Sophie Calle is France’s heroine of the moment with her autobiographical art. Florence, Paris, Brussels— the magazines are full of her. Calle has filled the French pavilion with 105 ways of looking at a “Dear John” letter from a former lover. In the Italian pavilion, is Souci, a video of Ms. Calle’s mother, literally on her deathbed. This multi-media piece, more touching than grim, includes a narrative of her mother’s final days. The whys and wherefores are succinct.

In the woods with Pascal and Rousseau

Still, I preferred dread, by Joshua Mosley, in the gallery adjacent. This wry, dark and provocative black-and-white mixed-media animation held my attention though several screenings. Whimsical characters meant to be Blaise Pascal and Jean Jacques Rousseau meet up in real woods, converse with each other and find diverse ways of dealing with a wild dog named dread.

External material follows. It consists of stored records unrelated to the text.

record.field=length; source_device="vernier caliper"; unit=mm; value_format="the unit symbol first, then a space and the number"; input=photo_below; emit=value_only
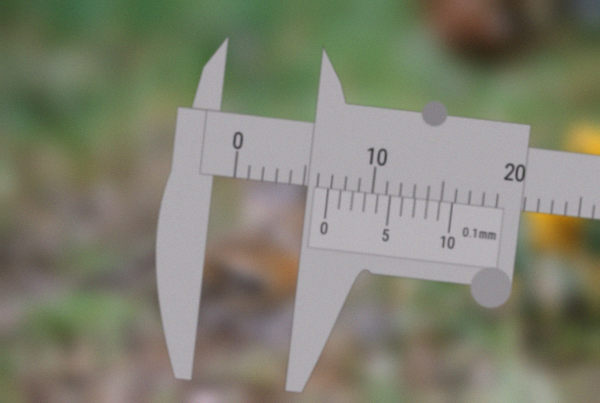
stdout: mm 6.8
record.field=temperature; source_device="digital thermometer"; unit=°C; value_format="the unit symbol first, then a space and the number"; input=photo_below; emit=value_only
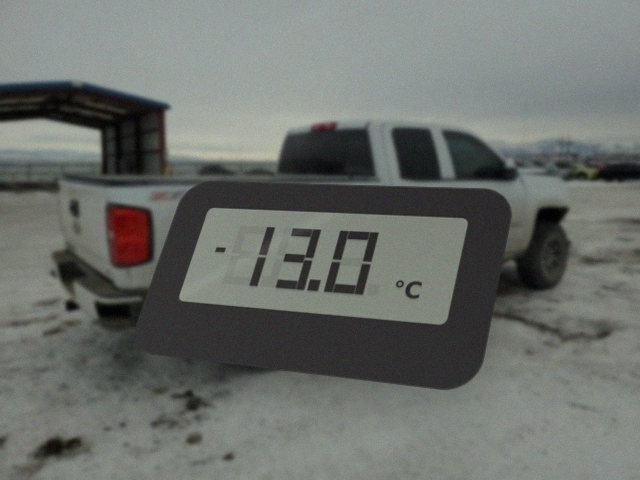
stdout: °C -13.0
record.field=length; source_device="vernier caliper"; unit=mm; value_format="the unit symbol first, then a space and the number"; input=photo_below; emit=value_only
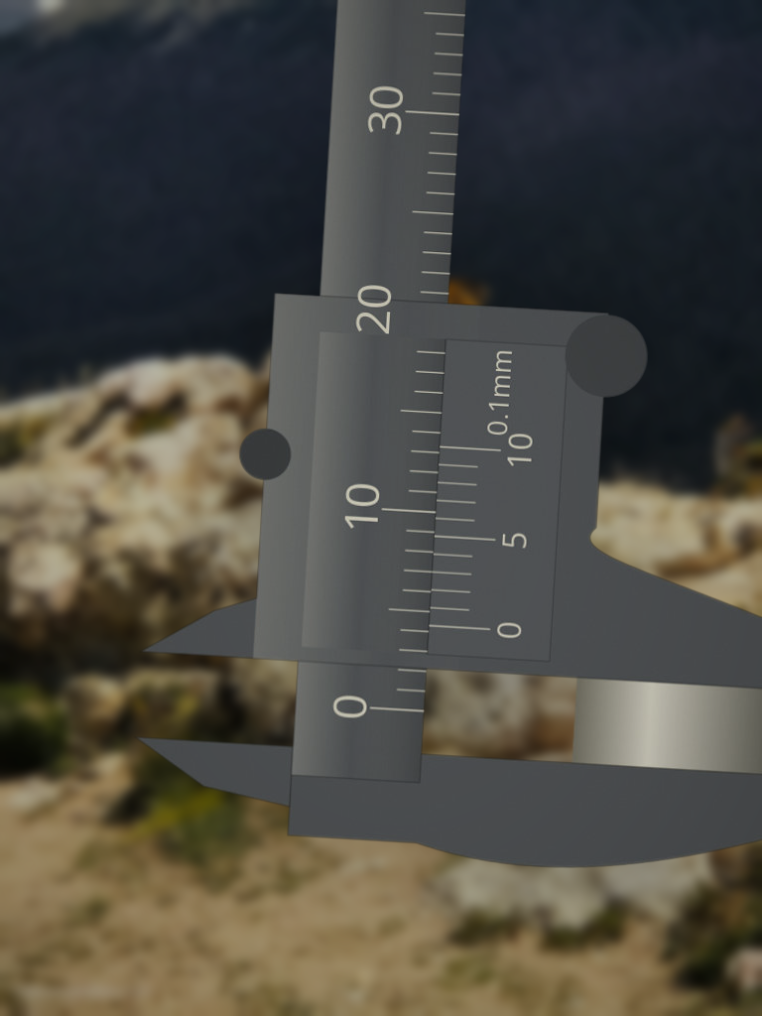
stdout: mm 4.3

Mosley, who teaches design and animation at Penn, began the project in Philadelphia and completed it in Rome, where he is enjoying the Rome Prize. The exhibit also presents bronze casts of the clay models shown in the film. Mosley composed the score for his film too. The artist, born in 1977 in Chicago, says the film was influenced by his readings of Pascal’s Pensées and Rousseau’s Emile. Pascal experienced a religious conversion. Rousseau believed in God and nature but disliked the church. There is some irony in which philosopher abandons his faith to save his skin— from dread. “The (Rome) fellows are still debating it,” Mosley said.